The 1997-98 American Place season is the company's 35th, and the line up looks like this:

Fly (Prev Oct. 22, opens Nov. 2, open run)
Artistic director Wynn Handman directs a comedy by and starring Joseph Edward, dubbed "a hip, hilarious flight through the plight of a black American man." Also in the show are Arthur French (Mulebone, Ma Rainey's Black Bottom), and Amy-Monique Waddell (Time And The Wind, the film Booty Call). Edward appeared Off-Broadway in The Jungle Book (New Victory Theatre) and Do Lord Remember Me.

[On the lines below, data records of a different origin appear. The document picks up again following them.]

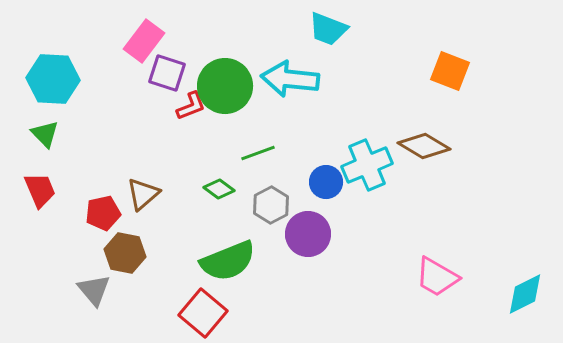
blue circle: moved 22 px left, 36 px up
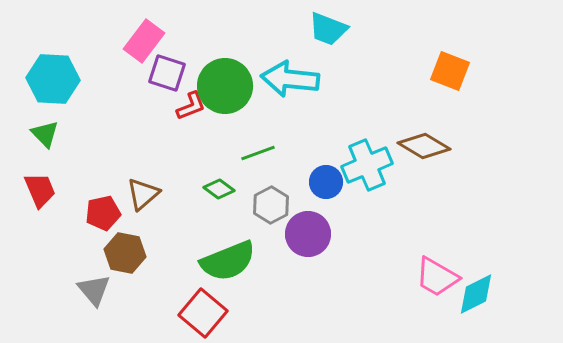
cyan diamond: moved 49 px left
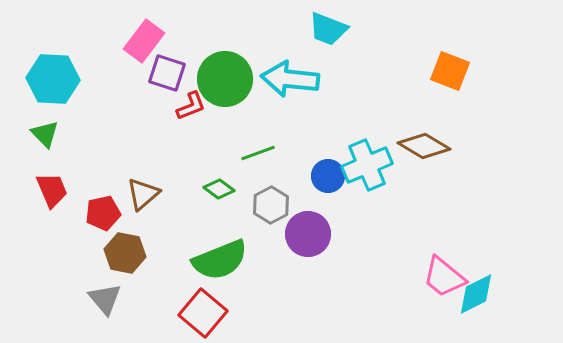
green circle: moved 7 px up
blue circle: moved 2 px right, 6 px up
red trapezoid: moved 12 px right
green semicircle: moved 8 px left, 1 px up
pink trapezoid: moved 7 px right; rotated 9 degrees clockwise
gray triangle: moved 11 px right, 9 px down
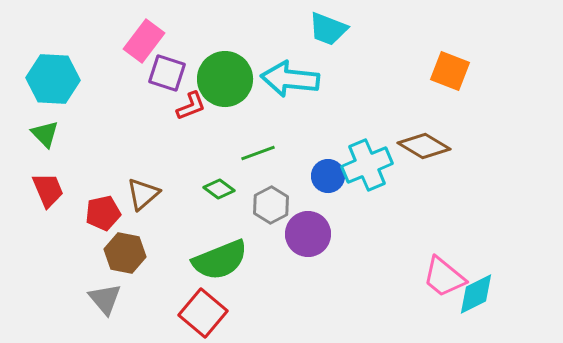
red trapezoid: moved 4 px left
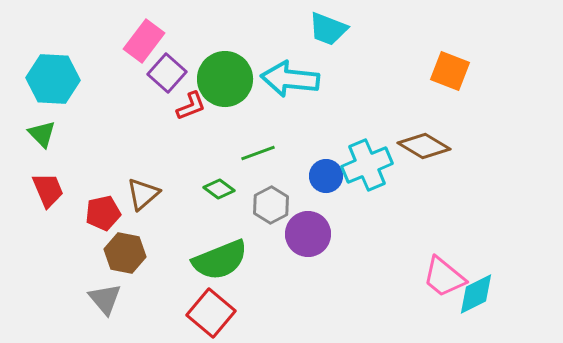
purple square: rotated 24 degrees clockwise
green triangle: moved 3 px left
blue circle: moved 2 px left
red square: moved 8 px right
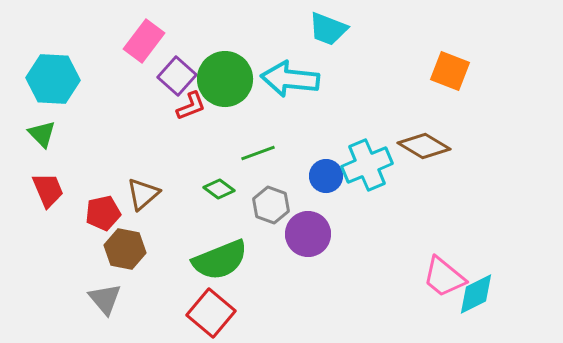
purple square: moved 10 px right, 3 px down
gray hexagon: rotated 12 degrees counterclockwise
brown hexagon: moved 4 px up
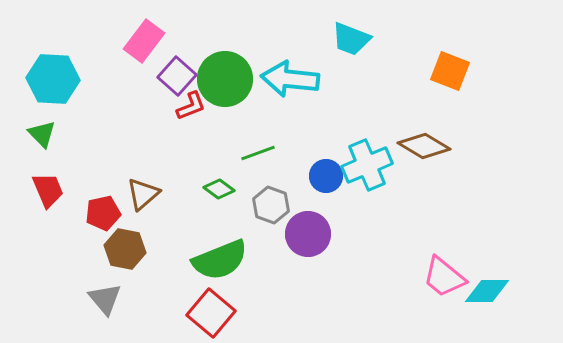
cyan trapezoid: moved 23 px right, 10 px down
cyan diamond: moved 11 px right, 3 px up; rotated 27 degrees clockwise
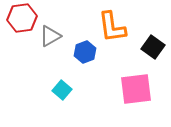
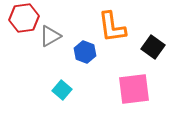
red hexagon: moved 2 px right
blue hexagon: rotated 20 degrees counterclockwise
pink square: moved 2 px left
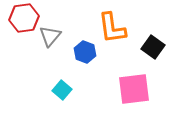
orange L-shape: moved 1 px down
gray triangle: rotated 20 degrees counterclockwise
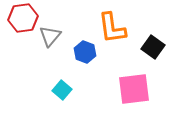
red hexagon: moved 1 px left
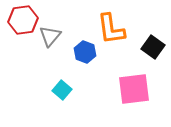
red hexagon: moved 2 px down
orange L-shape: moved 1 px left, 1 px down
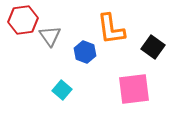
gray triangle: rotated 15 degrees counterclockwise
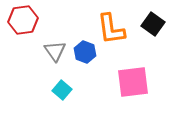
gray triangle: moved 5 px right, 15 px down
black square: moved 23 px up
pink square: moved 1 px left, 7 px up
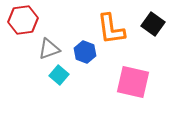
gray triangle: moved 6 px left, 2 px up; rotated 45 degrees clockwise
pink square: rotated 20 degrees clockwise
cyan square: moved 3 px left, 15 px up
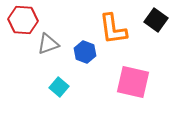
red hexagon: rotated 12 degrees clockwise
black square: moved 3 px right, 4 px up
orange L-shape: moved 2 px right
gray triangle: moved 1 px left, 5 px up
cyan square: moved 12 px down
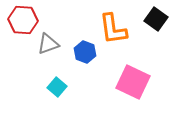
black square: moved 1 px up
pink square: rotated 12 degrees clockwise
cyan square: moved 2 px left
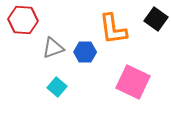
gray triangle: moved 5 px right, 4 px down
blue hexagon: rotated 20 degrees counterclockwise
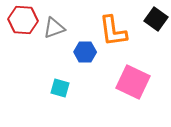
orange L-shape: moved 2 px down
gray triangle: moved 1 px right, 20 px up
cyan square: moved 3 px right, 1 px down; rotated 24 degrees counterclockwise
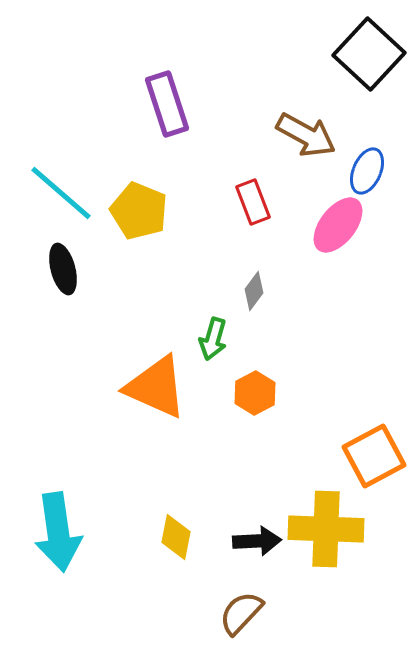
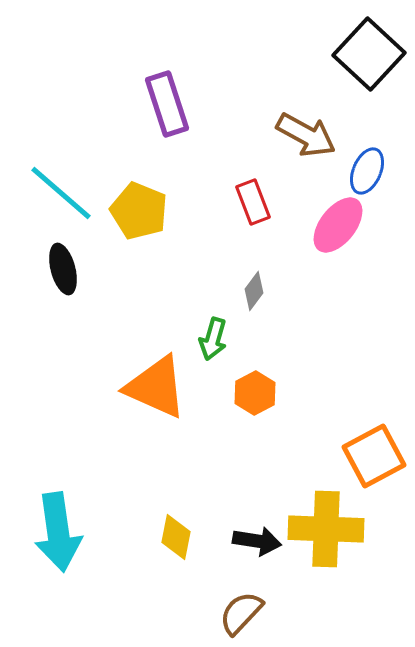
black arrow: rotated 12 degrees clockwise
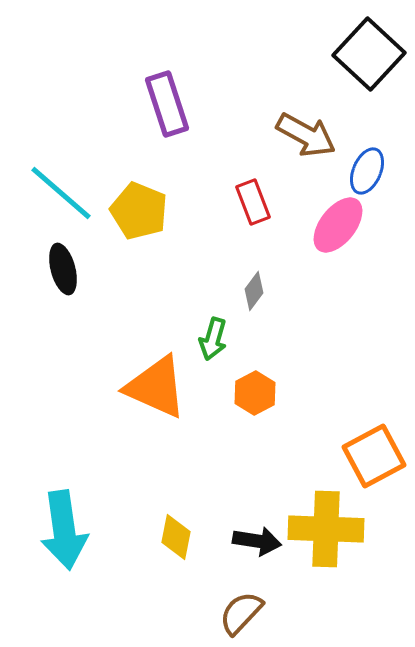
cyan arrow: moved 6 px right, 2 px up
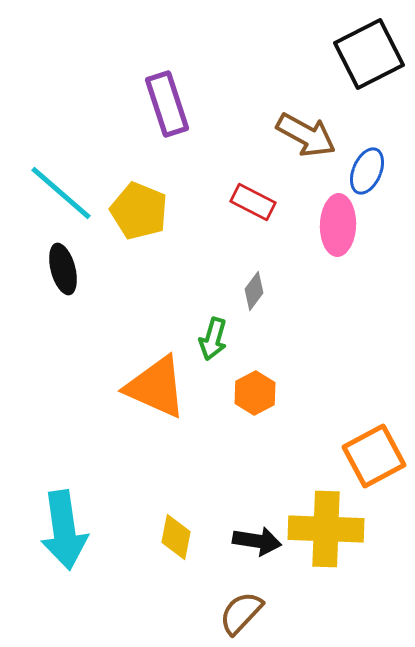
black square: rotated 20 degrees clockwise
red rectangle: rotated 42 degrees counterclockwise
pink ellipse: rotated 36 degrees counterclockwise
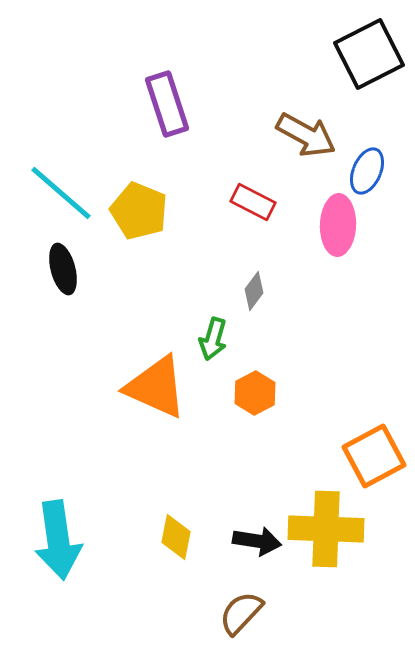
cyan arrow: moved 6 px left, 10 px down
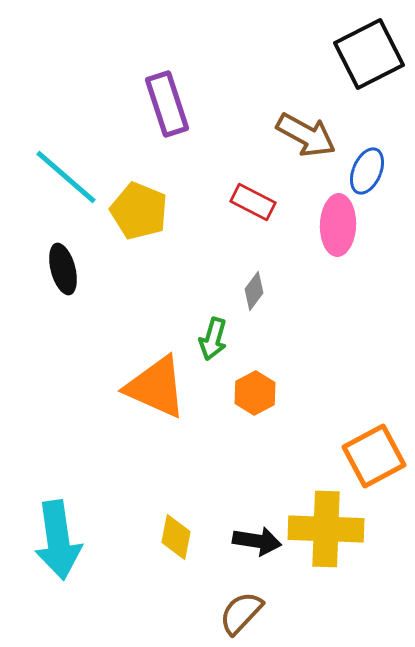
cyan line: moved 5 px right, 16 px up
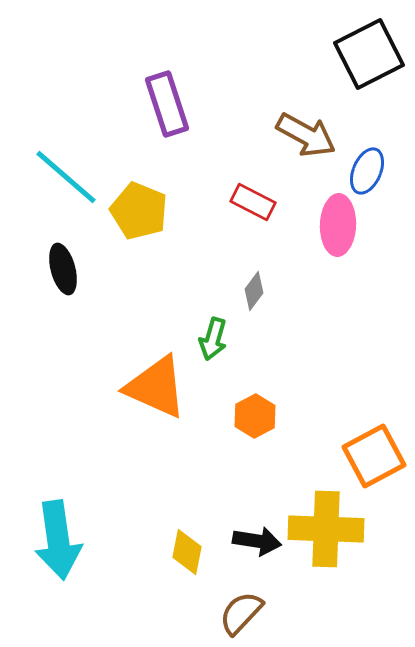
orange hexagon: moved 23 px down
yellow diamond: moved 11 px right, 15 px down
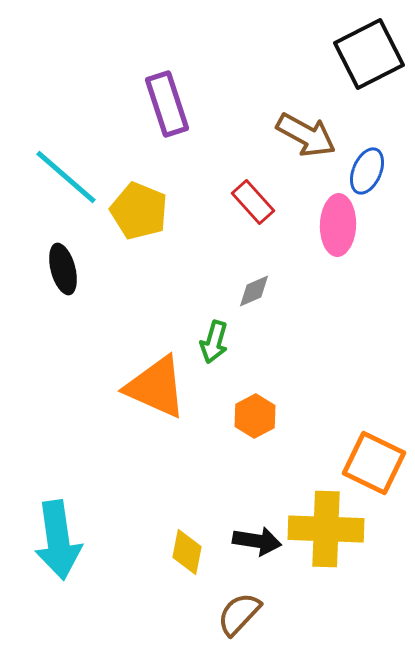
red rectangle: rotated 21 degrees clockwise
gray diamond: rotated 30 degrees clockwise
green arrow: moved 1 px right, 3 px down
orange square: moved 7 px down; rotated 36 degrees counterclockwise
brown semicircle: moved 2 px left, 1 px down
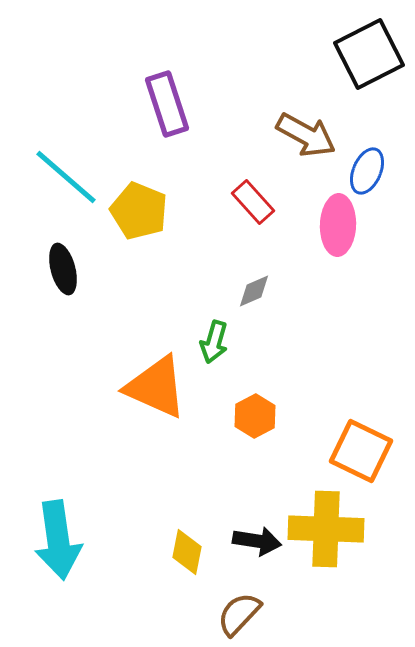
orange square: moved 13 px left, 12 px up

Queens Theatre In The Park will travel to the American Place with Coming Through, (Prev. Jan. 15, 1998), to be followed by BAFO (Feb. 4). Tom Strelich's satire (the title acronym stands for "Best And Final Offer") tells of corporate downsizing and the white male rage that ensues. Four veteran employees of a military contractor prepare to present a new government project. The problem: Who needs weapons when there's no threat?

BAFO, was the first play commissioned by CA's South Coast Repertory for members of its acting company. The show opened there Jan. 24. Strelich (pronounced stre'-litch), who began writing plays "on a dare," has written Dog Logic, Water Memory, Embarcadero Fugue and Neon Psalms, the latter of which premiered at San Francisco's Magic Theatre. Dog Logic, which played Off-Broadway, world premiered at South Coast Rep in 1988.

April 4 will bring Aasif Mandvi's Sakina's Restaurant, about an Indian immigrant waiter discovering America through the eyes of a South Asian family. As an actor, Mandvi appeared as the Delivery Boy in Death Defying Acts' one-act, Central Park West, Off-Broadway.